Avenue in São Paulo, Brazil

Giovanni Gronchi Avenue is an important thoroughfare in the city of São Paulo, Brazil. It is the main traffic artery for the districts of Morumbi, Vila Andrade, and Vila Sônia, also connecting them to the Campo Limpo region. It is a road with predominantly commercial sections, interspersed with residential sections.

== Avenue ==

=== History ===
The avenue was named after the former Italian president who visited Brazil in 1958. The tribute, enacted by the São Paulo City Council in 1963, was made in disregard of a ruling, still in force today, which prohibits living persons from being honored in public places (Gronchi died in 1978, at the age of 91).

=== Currently ===
Shopping Jardim Sul and Morumbi Town Shopping are located on this avenue.

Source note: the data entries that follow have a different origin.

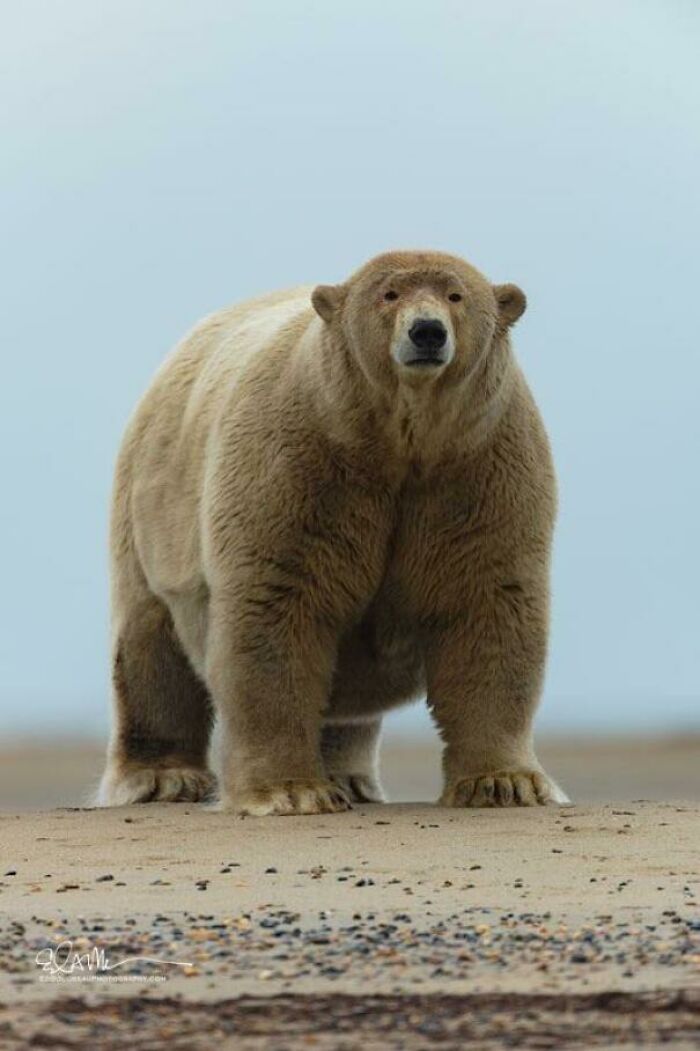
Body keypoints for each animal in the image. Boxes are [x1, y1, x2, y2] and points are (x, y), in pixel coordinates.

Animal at [98, 249, 568, 815]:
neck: (398, 443)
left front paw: (505, 783)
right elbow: (278, 607)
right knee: (150, 644)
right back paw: (163, 778)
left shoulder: (479, 468)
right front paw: (290, 791)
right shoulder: (300, 464)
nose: (427, 332)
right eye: (388, 294)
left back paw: (350, 777)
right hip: (150, 512)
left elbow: (487, 605)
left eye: (456, 295)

The Estádio do Morumbi, belonging to São Paulo FC, an important tourist and sporting attraction in the city, is located in Roberto Gomes Pedrosa Square, which is crossed by this avenue. On days when the São Paulo team plays, it is common to see crowds of fans lining the streets along the avenue, singing songs related to the team and frequenting bars and bakeries along the avenue.

The final stretch of the road, between Carlos Caldeira Filho and João Dias avenues, is crossed by Line 5-Lilás of the São Paulo Metro, which has a station named after the avenue in its vicinity.